WdsDataSource is a Spark data source implementation that allows reading and writing data in WebDataset format. It implements Spark 2.x/3.x DataSource V2 API to provide seamless integration with Spark SQL and DataFrame operations.
cn:
WdsDataSource 是一个 Spark 数据源实现,用于读写 WebDataset 格式的数据。它实现了 Spark 2.x/3.x 的 DataSource V2 API,可以无缝集成到 Spark SQL 和 DataFrame 操作中。

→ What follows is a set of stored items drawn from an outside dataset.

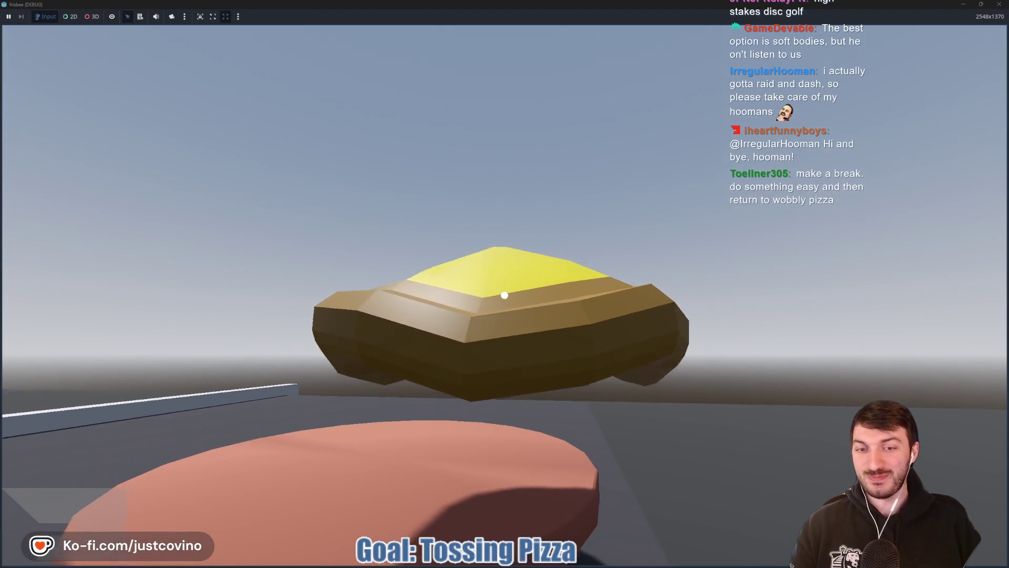
key(s)
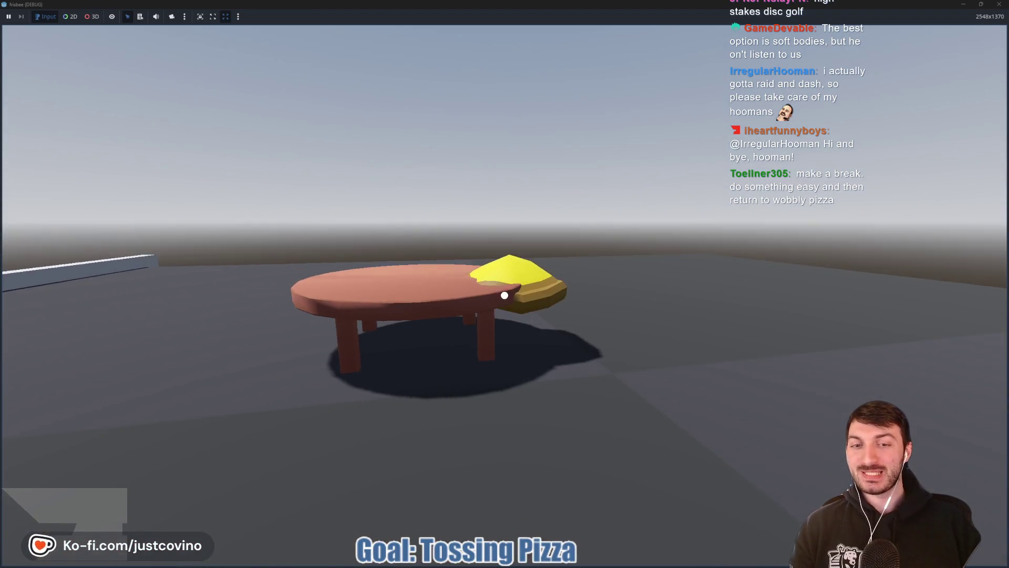
key(w)
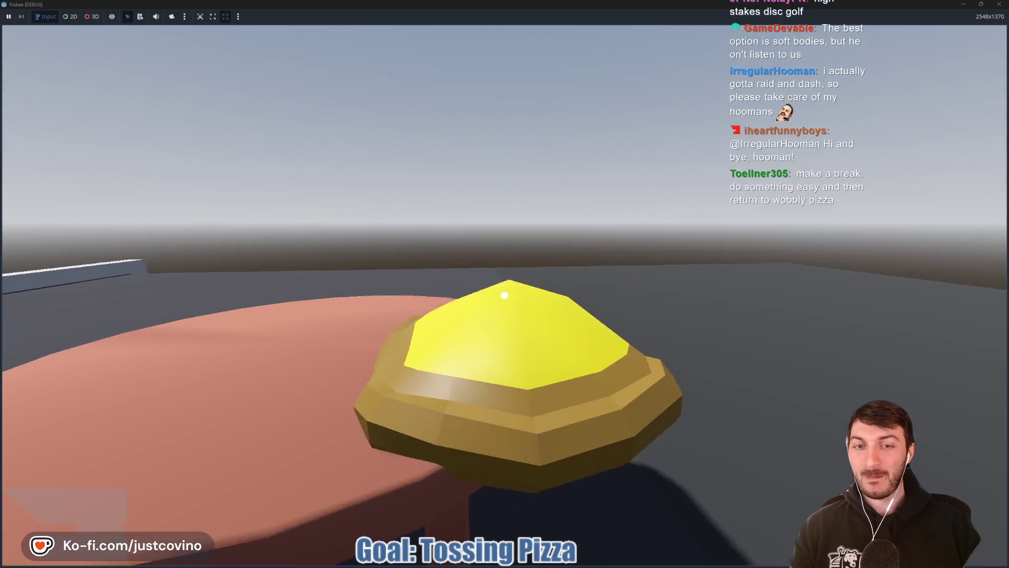
click(504, 295)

place jar file WdsDataSource-1.0-SNAPSHOT.jar
into your cluster classpath or submit job with --jars
spark.read.format("wds").load(tarFile)
- Files with the same basename in a tar file (must be adjacent according to WebDataset format requirements) will be merged into a single Row
- JSON file content is parsed and flattened into the Row
- Files in other formats are added to the Row with their file extension as the key, in binary type
cn:
- tar中同一个basename的多个文件(需要根据webdataset格式要求, 位置相邻的)会被合并为一个Row
- 其中json文件内容被解析并平铺到Row中
- 其他格式的文件以文件后缀作为key加入Row中, binary类型
df.write.format("wds")
.option("wds_keyfield", "key")
.save(outputPath)
- A key field is required in the DataFrame for writing as the basename in WebDataset tar files, specified via
wds_keyfield
- Binary type fields will be written directly as binary files inside the WebDataset tar
- Fields of other types will be written to a JSON file
- Partitioning needs to be controlled manually before writing to manage data volume per partition
cn:
- 数据(Dataframe)中需要有一个key字段, 用于写出到webdataset的tar的文件basename, 通过
wds_keyfield
指定 - binary类型的字段会直接写出为webdataset的tar的内部二进制文件
- 其余类型的字段会写出到一个json文件中
- 需要在写出前自行控制分区, 控制每个分区数据量
set spark.sql.jsonGenerator.ignoreNullFields=false to keep null fields in json
- 支持内层json的gz压缩以及外层整体gz压缩
- 支持filter pushdown
- 支持columnPruning/schema
- 支持partition, split
- 支持corrupt record